### [GIVEN INFORMATION]

········

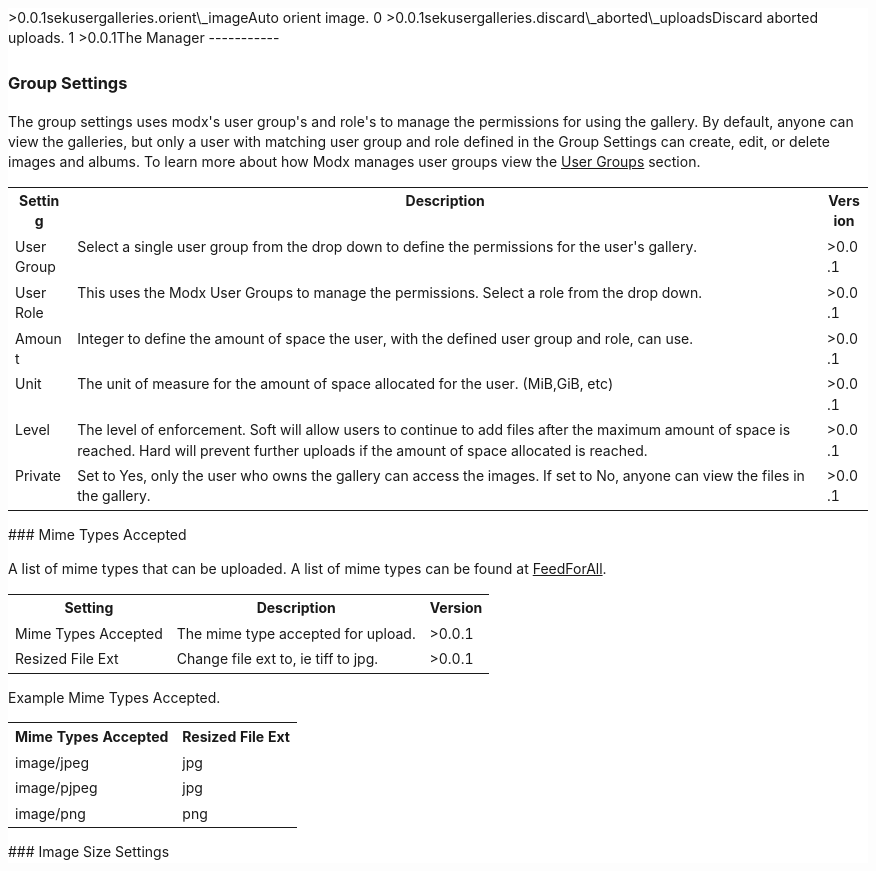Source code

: </td><td>>0.0.1</td></tr><tr><td>sekusergalleries.orient\_image</td><td>Auto orient image.   
</td><td>0   
</td><td>>0.0.1</td></tr><tr><td>sekusergalleries.discard\_aborted\_uploads</td><td>Discard aborted uploads.   
</td><td>1   
</td><td>>0.0.1</td></tr></tbody></table>The Manager
-----------

### Group Settings

The group settings uses modx's user group's and role's to manage the permissions for using the gallery. By default, anyone can view the galleries, but only a user with matching user group and role defined in the Group Settings can create, edit, or delete images and albums. To learn more about how Modx manages user groups view the [User Groups](http://rtfm.modx.com/display/revolution20/User+Groups) section.

<table><tbody><tr><th>Setting</th><th>Description   
</th><th>Version   
</th></tr><tr><td>User Group   
</td><td>Select a single user group from the drop down to define the permissions for the user's gallery.   
</td><td>>0.0.1</td></tr><tr><td>User Role</td><td>This uses the Modx User Groups to manage the permissions. Select a role from the drop down.   
</td><td>>0.0.1</td></tr><tr><td>Amount   
</td><td>Integer to define the amount of space the user, with the defined user group and role, can use.   
</td><td>>0.0.1</td></tr><tr><td>Unit   
</td><td>The unit of measure for the amount of space allocated for the user. (MiB,GiB, etc)   
</td><td>>0.0.1</td></tr><tr><td>Level   
</td><td>The level of enforcement. Soft will allow users to continue to add files after the maximum amount of space is reached. Hard will prevent further uploads if the amount of space allocated is reached.   
</td><td>>0.0.1</td></tr><tr><td>Private   
</td><td>Set to Yes, only the user who owns the gallery can access the images. If set to No, anyone can view the files in the gallery.   
</td><td>>0.0.1</td></tr></tbody></table>### Mime Types Accepted

A list of mime types that can be uploaded. A list of mime types can be found at [FeedForAll](http://www.feedforall.com/mime-types.htm).

<table><tbody><tr><th>Setting   
</th><th>Description   
</th><th>Version   
</th></tr><tr><td>Mime Types Accepted   
</td><td>The mime type accepted for upload.   
</td><td>>0.0.1</td></tr><tr><td>Resized File Ext   
</td><td>Change file ext to, ie tiff to jpg.   
</td><td>>0.0.1   
</td></tr></tbody></table>Example Mime Types Accepted.

<table><tbody><tr><th>Mime Types Accepted</th><th>Resized File Ext   
</th></tr><tr><td>image/jpeg</td><td>jpg</td></tr><tr><td>image/pjpeg</td><td>jpg</td></tr><tr><td>image/png</td><td>png</td></tr></tbody></table>### Image Size Settings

········

### [ABOUT THIS EXERCISE]
Rewrite the lines above, changing every "drop down" to "dropdown menu" and keeping everything else the same. Omit the pictures.

### [ANSWER]
Source code

: </td><td>>0.0.1</td></tr><tr><td>sekusergalleries.orient\_image</td><td>Auto orient image.   
</td><td>0   
</td><td>>0.0.1</td></tr><tr><td>sekusergalleries.discard\_aborted\_uploads</td><td>Discard aborted uploads.   
</td><td>1   
</td><td>>0.0.1</td></tr></tbody></table>The Manager
-----------

### Group Settings

The group settings uses modx's user group's and role's to manage the permissions for using the gallery. By default, anyone can view the galleries, but only a user with matching user group and role defined in the Group Settings can create, edit, or delete images and albums. To learn more about how Modx manages user groups view the [User Groups](http://rtfm.modx.com/display/revolution20/User+Groups) section.

<table><tbody><tr><th>Setting</th><th>Description   
</th><th>Version   
</th></tr><tr><td>User Group   
</td><td>Select a single user group from the dropdown menu to define the permissions for the user's gallery.   
</td><td>>0.0.1</td></tr><tr><td>User Role</td><td>This uses the Modx User Groups to manage the permissions. Select a role from the dropdown menu.   
</td><td>>0.0.1</td></tr><tr><td>Amount   
</td><td>Integer to define the amount of space the user, with the defined user group and role, can use.   
</td><td>>0.0.1</td></tr><tr><td>Unit   
</td><td>The unit of measure for the amount of space allocated for the user. (MiB,GiB, etc)   
</td><td>>0.0.1</td></tr><tr><td>Level   
</td><td>The level of enforcement. Soft will allow users to continue to add files after the maximum amount of space is reached. Hard will prevent further uploads if the amount of space allocated is reached.   
</td><td>>0.0.1</td></tr><tr><td>Private   
</td><td>Set to Yes, only the user who owns the gallery can access the images. If set to No, anyone can view the files in the gallery.   
</td><td>>0.0.1</td></tr></tbody></table>### Mime Types Accepted

A list of mime types that can be uploaded. A list of mime types can be found at [FeedForAll](http://www.feedforall.com/mime-types.htm).

<table><tbody><tr><th>Setting   
</th><th>Description   
</th><th>Version   
</th></tr><tr><td>Mime Types Accepted   
</td><td>The mime type accepted for upload.   
</td><td>>0.0.1</td></tr><tr><td>Resized File Ext   
</td><td>Change file ext to, ie tiff to jpg.   
</td><td>>0.0.1   
</td></tr></tbody></table>Example Mime Types Accepted.

<table><tbody><tr><th>Mime Types Accepted</th><th>Resized File Ext   
</th></tr><tr><td>image/jpeg</td><td>jpg</td></tr><tr><td>image/pjpeg</td><td>jpg</td></tr><tr><td>image/png</td><td>png</td></tr></tbody></table>### Image Size Settings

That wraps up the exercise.